Court Opinion

ID: 9455205
Source: CourtListenerOpinion
Date Created: 2023-08-04 19:14:21.867866+00
Date Added: 2024-06-11T17:34:30.171225
License: Public Domain

HAYS, Circuit Judge
(dissenting):
I would affirm the decision of the district court.
Nothing could be clearer than that the issue of arbitrability is to be determined, not by the arbitrator, but by the court.
“The Congress, however, has by § 301 of the Labor Management Relations Act, assigned the courts the duty of determining whether the reluctant party has breached his promise to arbitrate. For arbitration is a matter of contract and a party cannot be required to submit to arbitration any dispute which he has not agreed so to submit.” 1
“Under our decisions, whether or not the company was bound to arbitrate, as well as what issues it must arbitrate, is a matter to be determined by *857the Court on the basis of the contract entered into by the parties.” 2
“The duty to arbitrate being of contractual origin, a compulsory submission to arbitration cannot precede a judicial determination that the collective bargaining agreement does in fact create such a duty.” 3
It is difficult for me to believe that in deciding the issue of arbitrability the court is not called upon to exercise the same type of judicial function that is involved in any task of construing a contract. There is nothing about an arbitration provision in a collective agreement which should cause a court to abdicate its ordinary responsibility for analysis and interpretation. The position adopted by the majority seems to me to amount to such judicial abdication. The court appears to hold that if a party to a collective agreement claims that the arbitration provision covers a certain subject the court cannot examine the collective agreement to see whether in fact it does so. In the present case the union claims that the recognition clause of the contract requires the arbitration of certain wage rates. If the majority felt free to use ordinary judicial skill in examining the recognition clause, they would find that it quite obviously does nothing of the kind, that it is nothing more than the usual recognition clause defining the bargaining unit.
Presumably the decision herein stands for the proposition that if the union makes its claim without stating that it is governed by the collective agreement (as it originally did in the present case) the court can decide that it is not, but that if the union asserts coverage, then, however obvious it is that there is no coverage, the court must hold the issue arbitrable.
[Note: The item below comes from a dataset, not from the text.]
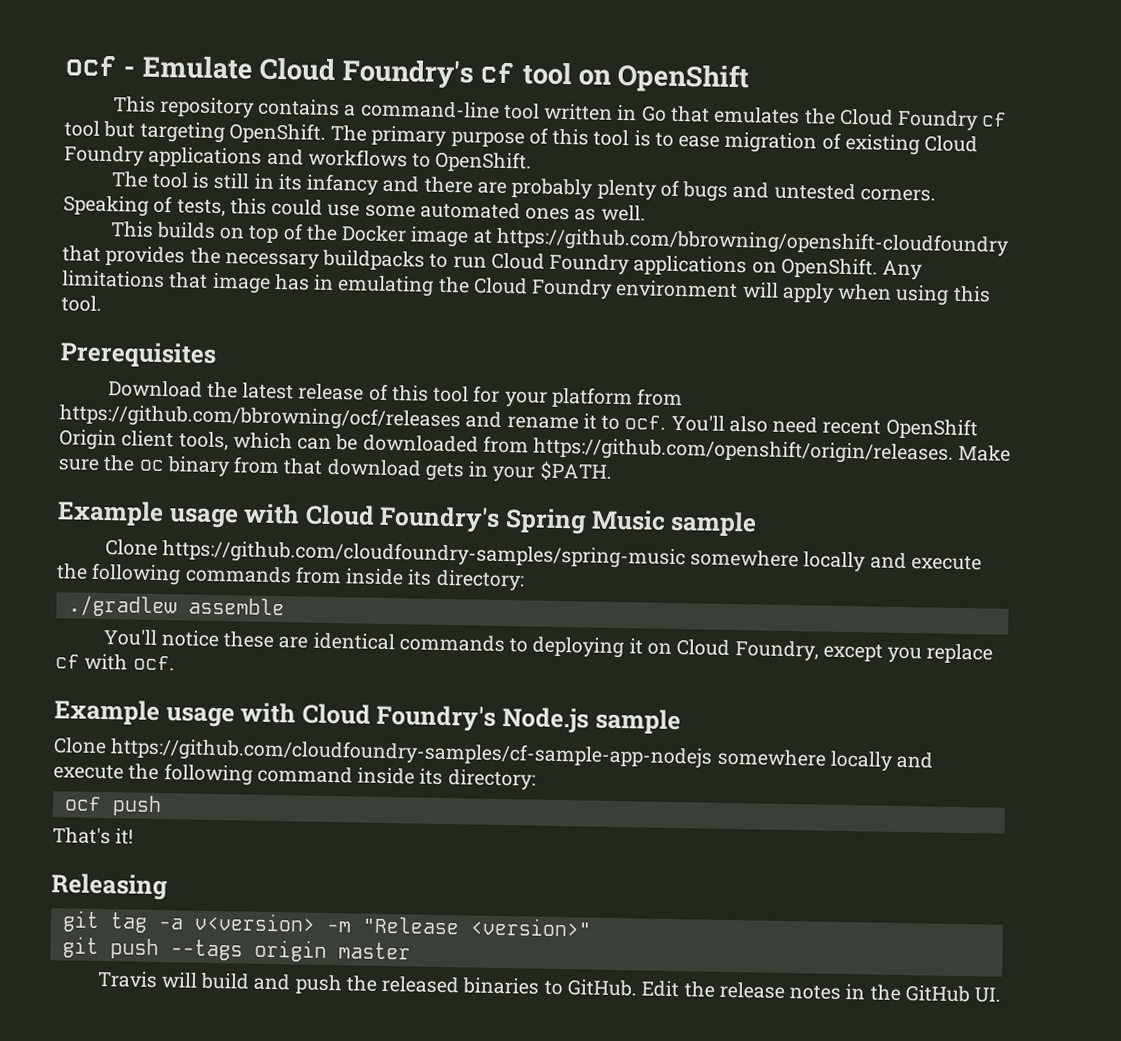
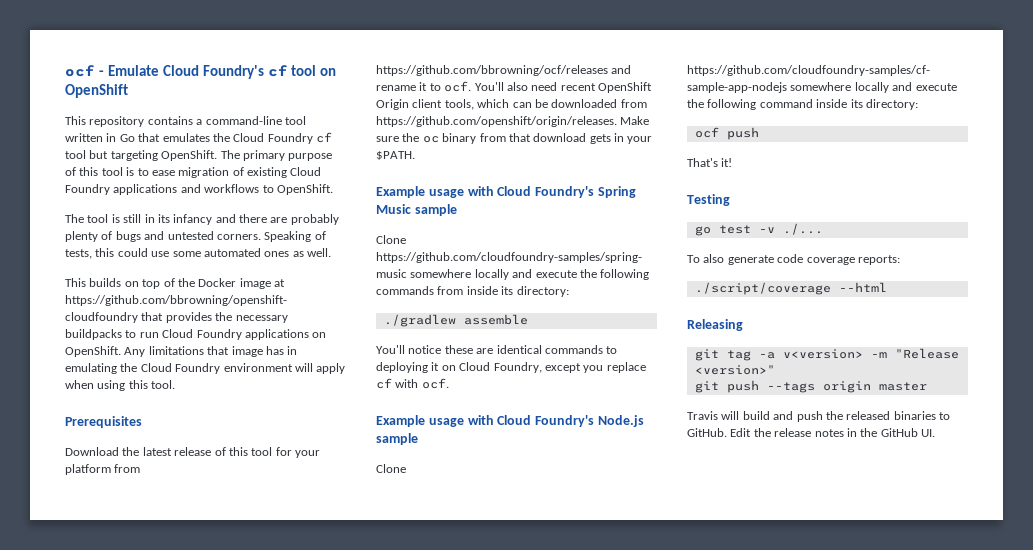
(135, 836) none -> [687,194,730,206] [694,223,823,236] [687,254,900,265] [694,282,887,295] // Testing // go test -v ./... // To also generate code coverage reports: // ./script/coverage --html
In the present case the union could just as well have relied on the bulletin board clause or the duration of agreement clause; the recognition clause is no more relevant to the union claim than are those two clauses. However bold the union’s impertinence, the court considers itself precluded by the fact that a claim is made from exercising its usual judicial powers.
This result is thought by the majority to be required by United Steelworkers v. American Manufacturing Co., where the Court said that “even frivolous claims” may be arbitrable. The distinction which the majority fails to draw is between a frivolous claim which clearly arises under the contract and is therefore arbitrable and a frivolous claim of arbitrability.4
In a case like the present case the collective agreement might provide for fixing higher rates by arbitration for routes which are “markedly dissimilar from those for which rates are fixed herein.” The claim of dissimilarity might be frivolous but the claim would still be arbitrable. However, where, as here, there is nothing whatsoever in the collective agreement on which the claim can be based, the assertion of arbitrability is frivolous, and the court, upon so finding, should deny the motion to compel arbitration.

. United Steelworkers v. Warrior & Gulf Nav. Co., 363 U.S. 574, 582, 80 S.Ct. 1347, 4 L.Ed.2d 1409 (1960).
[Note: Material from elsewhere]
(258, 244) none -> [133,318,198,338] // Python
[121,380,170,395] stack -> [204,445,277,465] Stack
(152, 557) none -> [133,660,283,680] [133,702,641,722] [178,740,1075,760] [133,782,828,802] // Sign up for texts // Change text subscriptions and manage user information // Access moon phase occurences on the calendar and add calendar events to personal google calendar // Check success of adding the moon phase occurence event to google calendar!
. Atkinson v. Sinclair Refining Co., 370 U.S. 238, 241, 82 S.Ct. 1318, 1320, 8 L.Ed.2d 462 (1962).

. John Wiley & Sons, Inc. v. Livingston, 376 U.S. 543, 547, 84 S.Ct. 909, 913, 11 L.Ed.2d 898 (1964).

. “ [A] rbitration should be ordered in an action under section 301 whenever the claim might fairly be said to fall within the scope of the collective-bargaining agreement. If the latter contention be made but is patently frivolous, arbitration should be denied.” Cox, Reflections Upon Labor Arbitration, 72 Harv.L.Rev. 1482, 1516 (1959).